Andy Cohen: Why the Live ‘Love Is Blind’ Reunion Was a ‘Very Bad Idea’

Andy Cohen: Why the Live ‘Love Is Blind’ Reunion Was a ‘Very Bad Idea’

Advice from the expert. Andy Cohen used his hosting experience at Bravo to weigh in on what went wrong with Netflix’s first live Love Is Blind reunion special.

“Live reunions are a very bad idea,” the executive producer, 44, said on the Monday, April 17, episode of his radio show, SiriusXM’s Andy Cohen Live, referring to the planned season 4 reunion for Love Is Blind. “There is a reason we don’t do reunions live.”

Netflix made headlines on Sunday, April 16, after users couldn’t watch the season 4 special at its advertised time. The episode, which was set to premiere at 8 p.m. ET, was ultimately filmed for a live audience and uploaded the following day.

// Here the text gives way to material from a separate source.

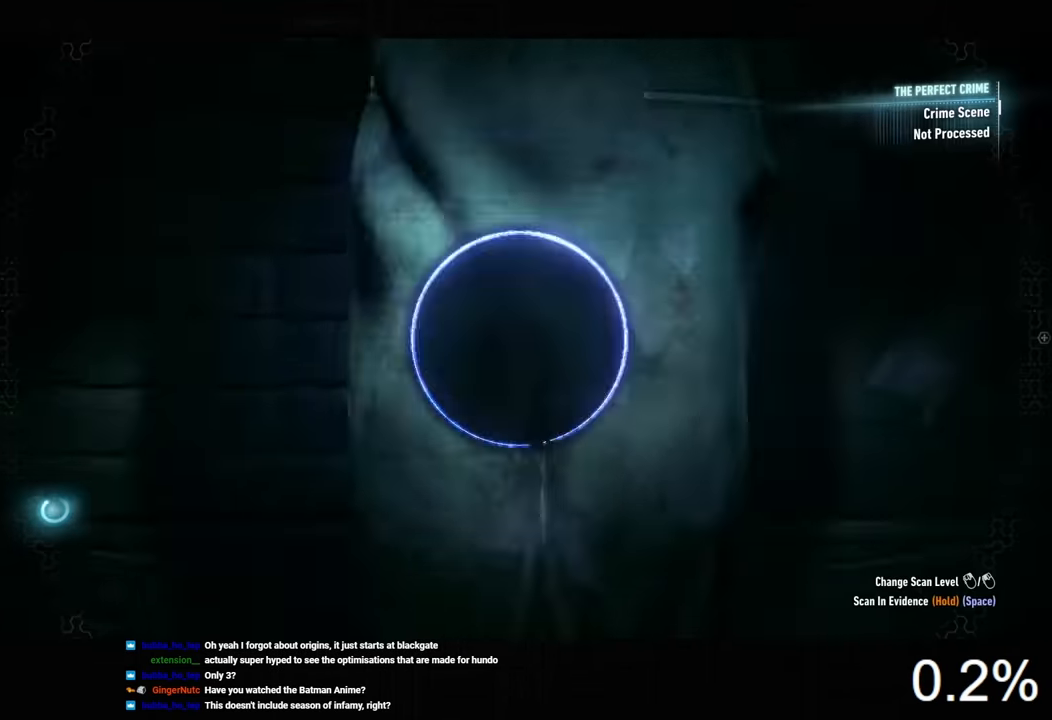
{"keys": [], "mouse": [], "events": []}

“To everyone who stayed up late, woke up early, gave up their Sunday afternoon … we are incredibly sorry that the Love is Blind Live Reunion did not turn out as we had planned,” the company tweeted about the technical difficulties. “We’re filming it now and we’ll have it on Netflix as soon as humanly possible. Again, thank you and sorry.”

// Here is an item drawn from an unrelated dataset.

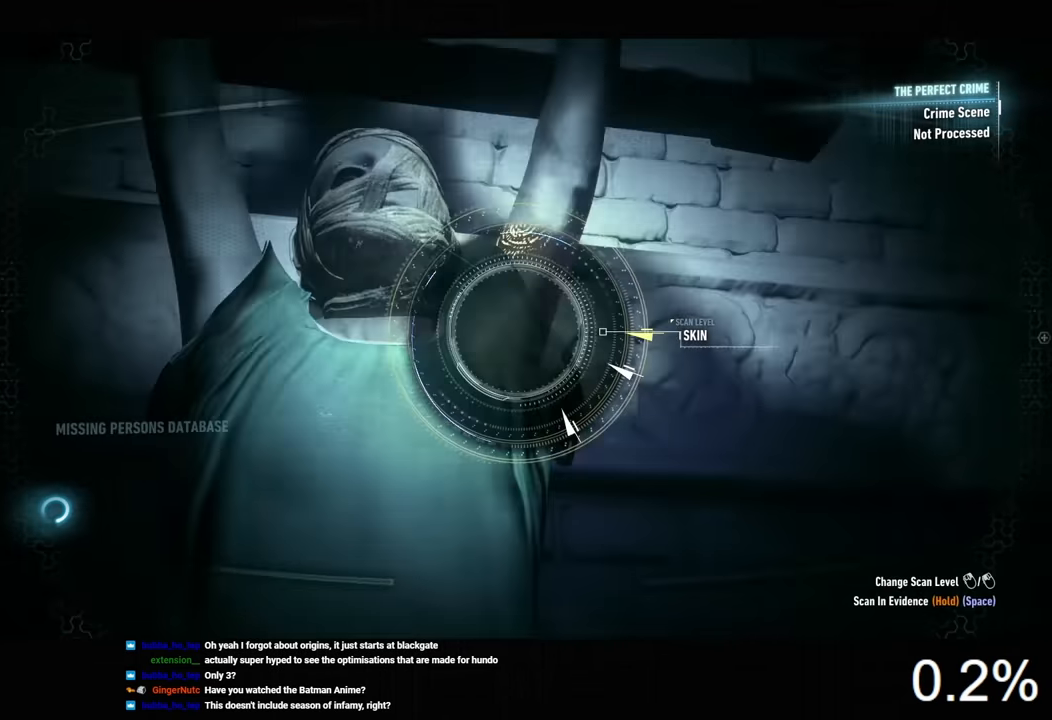
{"keys": [], "mouse": [], "events": []}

Cohen, for his part, explained why the Love Is Blind live reunion was doomed from the start.

“There is a reason [reunion episodes are] edited down. We could talk about a topic on a reunion taping for 25 minutes, for 45 minutes before really getting to the heart of something,” he said on Monday. “Reunion shows are almost like a fishing expedition. You’re talking about different topics [and] you don’t know what’s going to land [or] what’s going to hit. By the way, a lot of times people will have incredible one-liners that no one in the room really heard because someone on the other side is talking. So we go through the footage, we hone it, we edit it [and it] is finally shaped.”

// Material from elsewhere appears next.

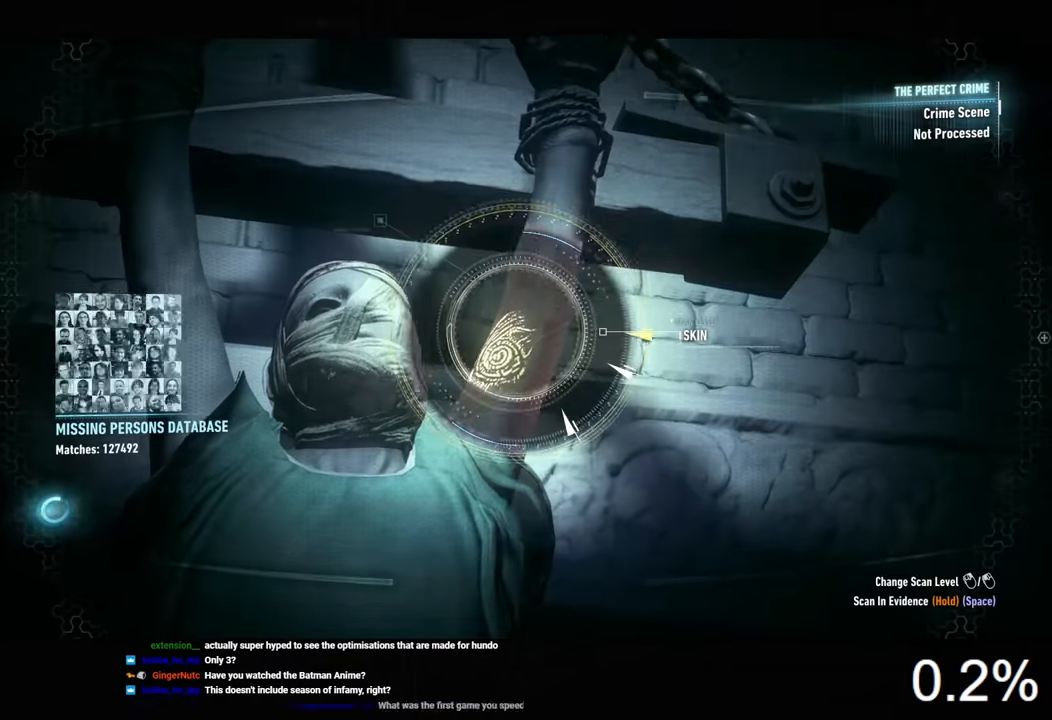
{"keys": ["space"], "mouse": [], "events": [[100, "space", "down"]]}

According to the TV host, the priority should be the quality and not the speed.

“There are ebbs and flows. You can’t say, ‘OK, we’re going to do it tightly in an hour.’ Sometimes it takes longer to get someone revved up emotionally,” Cohen continued. “By the way, you want them to be feeling the most intense feelings that they can about the seasons. That takes time to shape and craft. There’s an art here. You can’t just bang it out and say, ‘OK, we’re doing it from 9:00 to 9:59 and that’s when the reunion’s going to be.’”

The official account for Bravo poked fun at the delay as well, tweeting on Sunday, “We would never keep you waiting for a Reunion 😉.”

Meanwhile, Blockbuster addressed their competitor who put them out of business. “Remember renting vhs from us. You could start it on time no problem … This is what we get,” the brand wrote via Twitter.

After the Love Is Blind reunion was postponed, Vanessa Lachey took to social media to address the fan backlash.

“I want to take a moment, on this platform, to acknowledge the intense vulnerability that goes into our show(each season). I’m so proud of this cast and their willingness to put themselves out there. It wasn’t easy and this has been a LONG process to get to the reunion,” the actress, 42, who hosts the show alongside husband Nick Lachey, wrote via Instagram on Monday. “Please keep in mind online (and in life) that ‘words have weight.’ What you say to someone you don’t know (and don’t know the whole story to) can have a lasting affect on them… in many different ways.”

The reunion special features interviews with Brett Brown, Tiffany Pennywell, Kwame Appiah, Chelsea Griffin, Bliss Poureetezadi and Zack Goytowski. Paul Peden, Micah Lussier, Irina Solomonova and Marshall Glaze were also present. Josh Demas and Jackelina Bonds, however, participated via video chat.

Love Is Blind‘s season 4 reunion is currently streaming on Netflix.